Old Folks’ Day

Happy IDOP everyone! Oh, you didn’t know that the United Nations
implemented October 1st as the International Day of Older Persons 16
years ago? Well, it’s true. Lots of information available online about
the UN Program on Ageing. The opening remark by the Secretary General pretty well sums up what it is all about.

"I am only one of 600 million persons in the world over the age of
60. As people across the globe come to live increasingly longer lives,
our entire human family has a stake in encouraging and easing a
productive, active and healthy ageing process. The whole world stands
to gain from an empowered older generation, with the potential to make
tremendous contributions to the development process and to the work of
building more productive, peaceful and sustainable societies."

The
scale and scope of this day’s focus at the United Nations underscores
the growing awareness of Western societies’ cultural devaluing and
outright discrimination against older human beings. Perhaps worse than
discrimination is indifference, a marginalization of who we are and
what we have to contribute. The agenda of the day includes lots of talk
about ‘mainstreaming’ older persons—formulating social policies that
take into account issues of older human beings. It is all good news for
shining a light on unenlightened institutions and cultural blind spots.

The statistics are also interesting—predictions that almost 2
billion folks worldwide will be living past 60 by 2050 and an
unprecedented number will be over 70, 80, and even 100. Given today’s
archetypes of older persons, it isn’t surprising that this is seen as a
looming problem of enormous proportions. Those numbers suggest between
a third and a fourth of mankind will be living in a state which is
normally viewed as being one of isolation, decline, loss and failing
health. In the face of this kind of cultural horizon, is it any wonder
that so many people become deeply resigned, give up and do their best
to cope and be as comfortable as possible until the final loss—of life
itself?

But there are two aspects to this demographic wave that aren’t being
acknowledged in the learned papers and that go largely unnoticed in the
growing media penchant for ‘Baby Boomer’ stories.

The first is that there is something disquieting about turning a
generation of people as large as the global ‘Baby Boom’ into
constituents, target markets, objects of political currency and
problems to be solved. The conversation seems to put us in the same
category as the ‘war on cancer’ or teen pregnancy or global warming.
Being old isn’t in itself a disease to be treated. And while we share
many concerns, we’ve always shared concerns and don’t need to be put
under microscopes to be studied, analyzed and debated.

Why should anyone need to negotiate for policies to justify dignity,
the right to earning a living or participating in any aspect of
society? While it is coming to that, I suggest that we need to step
forward and be responsible for the society as a whole, keep attention
on the deeper underlying cultural, spiritual and philosophical problems
that we’ve played some role in creating and maintaining over the past
60 years. Rather than lobbying for pro-aging policy, we might vote for
leaders who are simply pro-human and have the courage to campaign for
and promote policies that bring us closer together rather than further
fragment us and drive us apart.

The second aspect of the aging phenomenon is more subtle, but
perhaps more profound. At least in the United States, it is fairly
obvious that the ‘Baby Boom generation’ has constituted a critical mass
of people in the context of the society as a whole and has more or less
defined the conversation for the whole society. When the Boomers were
children, everything from TV to city planning became about suburbs,
stationwagons and corner schoolhouses. As teens, we brought forth rock
’n’ roll and as we grew older we celebrated the ‘Age of Aquarius’ and
saw the birth of civil rights, feminism, and the Internet. We’ve also
seen our generation become split along liberal / conservative lines and
can all witness the struggle to find common ground on most areas of
social, environmental and economic policies.
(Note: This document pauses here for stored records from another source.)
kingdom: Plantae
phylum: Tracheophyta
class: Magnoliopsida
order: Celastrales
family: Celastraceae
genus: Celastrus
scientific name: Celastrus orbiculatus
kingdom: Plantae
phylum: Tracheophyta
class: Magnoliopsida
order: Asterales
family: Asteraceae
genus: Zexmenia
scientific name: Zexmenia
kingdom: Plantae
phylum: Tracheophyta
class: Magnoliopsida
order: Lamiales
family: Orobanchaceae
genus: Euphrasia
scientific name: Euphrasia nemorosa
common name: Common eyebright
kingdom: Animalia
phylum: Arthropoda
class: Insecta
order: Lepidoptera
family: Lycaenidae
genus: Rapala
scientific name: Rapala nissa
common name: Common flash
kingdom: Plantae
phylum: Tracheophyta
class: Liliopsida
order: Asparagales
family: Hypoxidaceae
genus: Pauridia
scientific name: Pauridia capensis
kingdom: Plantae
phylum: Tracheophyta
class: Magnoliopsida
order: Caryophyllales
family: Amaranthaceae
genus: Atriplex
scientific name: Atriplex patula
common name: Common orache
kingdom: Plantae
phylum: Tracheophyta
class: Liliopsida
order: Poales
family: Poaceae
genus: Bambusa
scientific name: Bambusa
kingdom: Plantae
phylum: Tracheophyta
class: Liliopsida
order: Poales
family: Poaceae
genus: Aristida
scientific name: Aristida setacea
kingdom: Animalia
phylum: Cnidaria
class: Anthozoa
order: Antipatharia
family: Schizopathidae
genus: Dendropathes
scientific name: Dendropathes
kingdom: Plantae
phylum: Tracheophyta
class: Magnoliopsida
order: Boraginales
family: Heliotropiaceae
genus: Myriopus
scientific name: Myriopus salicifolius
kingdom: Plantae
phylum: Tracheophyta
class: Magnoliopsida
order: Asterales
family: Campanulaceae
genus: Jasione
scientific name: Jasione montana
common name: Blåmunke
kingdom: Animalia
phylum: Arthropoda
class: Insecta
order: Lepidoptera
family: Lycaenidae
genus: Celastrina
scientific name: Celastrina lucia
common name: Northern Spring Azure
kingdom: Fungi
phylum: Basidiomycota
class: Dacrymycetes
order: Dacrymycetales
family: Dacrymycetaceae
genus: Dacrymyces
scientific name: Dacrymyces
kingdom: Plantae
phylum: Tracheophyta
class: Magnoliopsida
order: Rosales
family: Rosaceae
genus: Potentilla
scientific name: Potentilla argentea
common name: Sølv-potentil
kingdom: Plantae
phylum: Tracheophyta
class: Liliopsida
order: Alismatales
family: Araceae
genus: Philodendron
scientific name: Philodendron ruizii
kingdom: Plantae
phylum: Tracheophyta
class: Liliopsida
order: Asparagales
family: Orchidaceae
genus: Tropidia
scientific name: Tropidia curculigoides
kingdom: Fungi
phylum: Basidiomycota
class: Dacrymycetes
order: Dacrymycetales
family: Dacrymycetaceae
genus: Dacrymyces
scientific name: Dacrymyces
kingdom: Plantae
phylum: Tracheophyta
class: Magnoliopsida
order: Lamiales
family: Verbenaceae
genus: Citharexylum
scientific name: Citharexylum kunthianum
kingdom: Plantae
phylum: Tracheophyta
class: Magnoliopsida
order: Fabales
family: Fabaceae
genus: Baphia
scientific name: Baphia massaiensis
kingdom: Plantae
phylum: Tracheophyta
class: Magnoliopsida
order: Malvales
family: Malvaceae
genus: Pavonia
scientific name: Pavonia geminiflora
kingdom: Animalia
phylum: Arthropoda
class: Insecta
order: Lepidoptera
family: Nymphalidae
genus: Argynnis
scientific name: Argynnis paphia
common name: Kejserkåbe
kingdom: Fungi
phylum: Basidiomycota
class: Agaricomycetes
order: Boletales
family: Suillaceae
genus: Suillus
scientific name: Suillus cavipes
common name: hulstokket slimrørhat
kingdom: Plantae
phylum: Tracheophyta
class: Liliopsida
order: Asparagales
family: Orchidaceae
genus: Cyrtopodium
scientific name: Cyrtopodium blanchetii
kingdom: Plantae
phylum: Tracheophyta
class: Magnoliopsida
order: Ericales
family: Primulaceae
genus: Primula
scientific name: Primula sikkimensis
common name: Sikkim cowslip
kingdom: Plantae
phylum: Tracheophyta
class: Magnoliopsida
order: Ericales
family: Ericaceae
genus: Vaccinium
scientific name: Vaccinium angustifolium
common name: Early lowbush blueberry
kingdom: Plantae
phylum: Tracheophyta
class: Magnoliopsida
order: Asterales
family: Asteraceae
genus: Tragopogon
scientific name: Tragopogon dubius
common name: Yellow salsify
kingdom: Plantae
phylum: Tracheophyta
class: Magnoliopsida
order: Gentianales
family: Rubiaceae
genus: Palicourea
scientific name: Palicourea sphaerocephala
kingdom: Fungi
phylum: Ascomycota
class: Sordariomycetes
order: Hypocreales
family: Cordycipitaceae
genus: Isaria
What happens when this demographic ‘critical mass’ reaches the age
at which most people become resigned—when they all lose contact with
any possibility of progress and change? Will it mean that our society
as a whole will lose touch with our power to create our reality and our
world? Will resignation replace the American Dream? Will the world
enter into a hiatus for one or two generations until the ‘old’ die and
the ‘young’ again have the space to create their vision? And when they
do, will they create a world in which aging isn’t a problem, but a
natural part of living that people look forward to? Can they imagine a
world in which old and young are different sides of the same coin—older
AND younger instead of older OR younger?

At the end of today, the International Day of Older People, the
world will be pretty much the same as it was yesterday. But perhaps, if
enough of us wake up to the occasion and embrace the possibility of
universal empowerment, then today will be the first day in bringing
forth a transformation of social consciousness that will have ‘who we
are’ be more important than ‘how old we are’.